NO WRITER ATTRIBUTED

Harold Wilson, new leader of Britain's Labor Party, is "an opportunist, and not a doctrinaire socialist at all, John E. Rodman, assistant professor of Government, told the CRIMSON yesterday.

"Wilson was the first man on Mye Bevan's bandwagon and the first to leave it," Rodman said, and at the time of the intra-party debate on unilateral disarmament he was found talking both ways."

Rodman, who teaches a source in contemporary British government, said Wilson was probably not a bad choice as party leader, though he personally would have preferred the more conservative George Brown, deputy party leader.
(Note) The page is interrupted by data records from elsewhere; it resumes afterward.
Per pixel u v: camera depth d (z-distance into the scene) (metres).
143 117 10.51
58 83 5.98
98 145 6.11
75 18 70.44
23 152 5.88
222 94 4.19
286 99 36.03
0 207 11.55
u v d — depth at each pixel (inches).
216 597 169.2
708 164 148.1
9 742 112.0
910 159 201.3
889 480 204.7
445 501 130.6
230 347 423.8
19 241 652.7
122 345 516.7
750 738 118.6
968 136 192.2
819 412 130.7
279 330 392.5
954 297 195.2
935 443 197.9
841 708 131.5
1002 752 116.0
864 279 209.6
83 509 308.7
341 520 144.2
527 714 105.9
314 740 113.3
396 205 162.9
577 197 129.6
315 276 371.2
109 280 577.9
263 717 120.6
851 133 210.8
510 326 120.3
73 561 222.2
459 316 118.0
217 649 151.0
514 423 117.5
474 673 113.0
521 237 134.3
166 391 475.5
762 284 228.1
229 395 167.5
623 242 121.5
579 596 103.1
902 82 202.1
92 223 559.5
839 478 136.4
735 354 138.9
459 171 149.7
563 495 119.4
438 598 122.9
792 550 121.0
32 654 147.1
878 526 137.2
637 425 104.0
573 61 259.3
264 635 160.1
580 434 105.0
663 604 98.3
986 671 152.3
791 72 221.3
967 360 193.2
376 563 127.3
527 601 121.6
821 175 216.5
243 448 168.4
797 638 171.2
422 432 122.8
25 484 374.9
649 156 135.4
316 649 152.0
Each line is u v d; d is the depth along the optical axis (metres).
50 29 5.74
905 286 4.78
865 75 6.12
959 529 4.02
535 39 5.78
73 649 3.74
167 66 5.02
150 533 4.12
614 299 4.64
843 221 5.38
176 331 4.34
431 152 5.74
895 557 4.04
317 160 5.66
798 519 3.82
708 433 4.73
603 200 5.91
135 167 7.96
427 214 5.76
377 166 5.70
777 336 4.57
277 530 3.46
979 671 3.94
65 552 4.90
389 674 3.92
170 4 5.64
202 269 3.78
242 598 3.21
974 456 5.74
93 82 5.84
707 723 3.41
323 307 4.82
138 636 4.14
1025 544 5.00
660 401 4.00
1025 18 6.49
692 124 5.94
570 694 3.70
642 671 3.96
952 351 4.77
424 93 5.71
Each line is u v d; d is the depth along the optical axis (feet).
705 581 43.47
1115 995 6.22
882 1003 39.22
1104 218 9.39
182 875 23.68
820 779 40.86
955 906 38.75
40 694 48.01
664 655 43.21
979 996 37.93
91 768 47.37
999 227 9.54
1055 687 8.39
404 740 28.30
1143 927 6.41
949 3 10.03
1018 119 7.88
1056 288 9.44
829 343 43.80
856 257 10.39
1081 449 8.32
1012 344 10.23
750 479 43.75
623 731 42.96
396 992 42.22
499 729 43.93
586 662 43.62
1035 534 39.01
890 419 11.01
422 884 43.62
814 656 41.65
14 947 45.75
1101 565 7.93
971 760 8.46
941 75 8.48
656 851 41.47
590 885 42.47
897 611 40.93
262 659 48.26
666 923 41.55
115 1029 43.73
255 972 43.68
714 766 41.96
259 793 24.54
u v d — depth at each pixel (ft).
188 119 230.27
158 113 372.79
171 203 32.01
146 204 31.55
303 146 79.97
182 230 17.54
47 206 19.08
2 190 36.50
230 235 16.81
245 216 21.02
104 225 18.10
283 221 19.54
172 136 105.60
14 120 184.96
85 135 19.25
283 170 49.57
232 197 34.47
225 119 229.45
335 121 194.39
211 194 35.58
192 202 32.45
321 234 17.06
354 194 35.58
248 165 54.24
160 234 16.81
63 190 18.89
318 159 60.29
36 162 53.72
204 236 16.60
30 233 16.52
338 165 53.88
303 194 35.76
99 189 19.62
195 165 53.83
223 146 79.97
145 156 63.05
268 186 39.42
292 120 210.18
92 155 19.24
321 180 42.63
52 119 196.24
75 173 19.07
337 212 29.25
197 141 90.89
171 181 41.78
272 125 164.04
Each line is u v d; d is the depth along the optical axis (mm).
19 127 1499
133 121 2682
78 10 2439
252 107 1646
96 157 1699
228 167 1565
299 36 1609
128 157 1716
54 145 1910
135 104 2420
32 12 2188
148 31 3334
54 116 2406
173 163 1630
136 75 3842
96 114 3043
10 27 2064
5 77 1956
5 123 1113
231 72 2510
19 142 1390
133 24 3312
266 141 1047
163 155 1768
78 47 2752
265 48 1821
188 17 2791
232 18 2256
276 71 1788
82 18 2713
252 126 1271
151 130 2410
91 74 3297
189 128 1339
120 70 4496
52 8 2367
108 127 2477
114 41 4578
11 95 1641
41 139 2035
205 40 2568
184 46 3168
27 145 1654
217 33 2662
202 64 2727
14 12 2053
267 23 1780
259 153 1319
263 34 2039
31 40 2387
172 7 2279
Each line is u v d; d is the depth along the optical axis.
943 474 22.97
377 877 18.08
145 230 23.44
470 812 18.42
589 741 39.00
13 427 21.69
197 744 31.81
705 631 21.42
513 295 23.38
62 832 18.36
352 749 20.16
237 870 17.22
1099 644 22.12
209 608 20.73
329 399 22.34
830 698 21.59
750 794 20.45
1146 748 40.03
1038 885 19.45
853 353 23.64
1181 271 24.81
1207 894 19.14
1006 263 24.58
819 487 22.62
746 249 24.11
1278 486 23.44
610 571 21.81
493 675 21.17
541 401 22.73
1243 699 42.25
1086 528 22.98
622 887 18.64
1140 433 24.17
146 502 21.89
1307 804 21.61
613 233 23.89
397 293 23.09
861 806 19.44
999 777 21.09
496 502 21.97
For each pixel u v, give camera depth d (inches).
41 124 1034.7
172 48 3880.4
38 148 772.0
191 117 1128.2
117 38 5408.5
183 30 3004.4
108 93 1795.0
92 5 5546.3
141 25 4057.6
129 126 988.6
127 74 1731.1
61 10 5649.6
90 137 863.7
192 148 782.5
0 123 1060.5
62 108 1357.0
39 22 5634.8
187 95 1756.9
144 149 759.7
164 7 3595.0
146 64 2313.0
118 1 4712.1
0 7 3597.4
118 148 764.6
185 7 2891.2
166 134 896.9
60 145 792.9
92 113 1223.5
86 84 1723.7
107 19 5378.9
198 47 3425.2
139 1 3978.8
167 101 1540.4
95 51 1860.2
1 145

"Wilson is better known than Brown, and he's enough of an opportunist to unite the party," Rodman said. "If an election comes soon, the Labor Party will be stronger with Wilson than it would have been with Brown.

Beer Not Enthusiastic

Samuel Beer, professor of Government, said he has "no great enthusiasm for the choice," but he added that he thought it "no greater disaster than any of the alternatives."

Wilson won the Labor leadership ever Brown Thursday by a 144-103 vote of the party's members of the House of Commons. He has called himself "left of center politically," and was among the first members of his party to speak out against British entry into the Common Market. Wilson plans to visit the U.S. and Moscow, the Associated Press Reported yesterday.